> The problem
Retype the material word for word, from the line containing "ft³, as the bare number only." down to the line containing "Here: 66.23", with both of those lines included.

[Dataset entries]
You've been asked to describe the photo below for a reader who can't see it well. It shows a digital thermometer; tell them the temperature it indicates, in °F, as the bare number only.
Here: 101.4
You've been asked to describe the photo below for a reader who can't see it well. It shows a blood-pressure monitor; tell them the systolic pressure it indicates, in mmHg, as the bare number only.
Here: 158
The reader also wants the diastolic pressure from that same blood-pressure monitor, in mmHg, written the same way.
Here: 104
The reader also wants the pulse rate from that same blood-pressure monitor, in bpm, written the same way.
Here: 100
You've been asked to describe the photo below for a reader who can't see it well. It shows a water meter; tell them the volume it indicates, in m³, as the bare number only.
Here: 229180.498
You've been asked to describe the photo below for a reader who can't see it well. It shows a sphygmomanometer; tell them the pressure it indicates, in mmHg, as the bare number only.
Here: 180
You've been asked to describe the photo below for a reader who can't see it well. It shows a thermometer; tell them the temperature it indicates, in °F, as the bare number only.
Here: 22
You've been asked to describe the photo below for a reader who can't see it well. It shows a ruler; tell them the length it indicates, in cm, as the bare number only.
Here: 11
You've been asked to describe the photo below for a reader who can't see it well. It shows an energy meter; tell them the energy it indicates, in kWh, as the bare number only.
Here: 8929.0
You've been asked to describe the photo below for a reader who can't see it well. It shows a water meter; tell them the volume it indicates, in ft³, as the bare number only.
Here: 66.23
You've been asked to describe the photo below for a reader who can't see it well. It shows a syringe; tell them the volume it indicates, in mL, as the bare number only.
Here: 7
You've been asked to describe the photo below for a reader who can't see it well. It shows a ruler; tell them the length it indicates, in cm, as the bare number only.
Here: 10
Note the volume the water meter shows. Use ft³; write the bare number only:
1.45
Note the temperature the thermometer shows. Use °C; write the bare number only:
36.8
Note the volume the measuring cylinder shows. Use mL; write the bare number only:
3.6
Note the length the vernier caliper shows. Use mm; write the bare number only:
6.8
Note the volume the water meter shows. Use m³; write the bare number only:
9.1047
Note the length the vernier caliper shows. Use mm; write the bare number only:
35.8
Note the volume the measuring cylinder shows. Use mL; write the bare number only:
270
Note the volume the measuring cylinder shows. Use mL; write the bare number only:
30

> Solved problem
You've been asked to describe the photo below for a reader who can't see it well. It shows a water meter; tell them the volume it indicates, in ft³, as the bare number only.
Here: 66.23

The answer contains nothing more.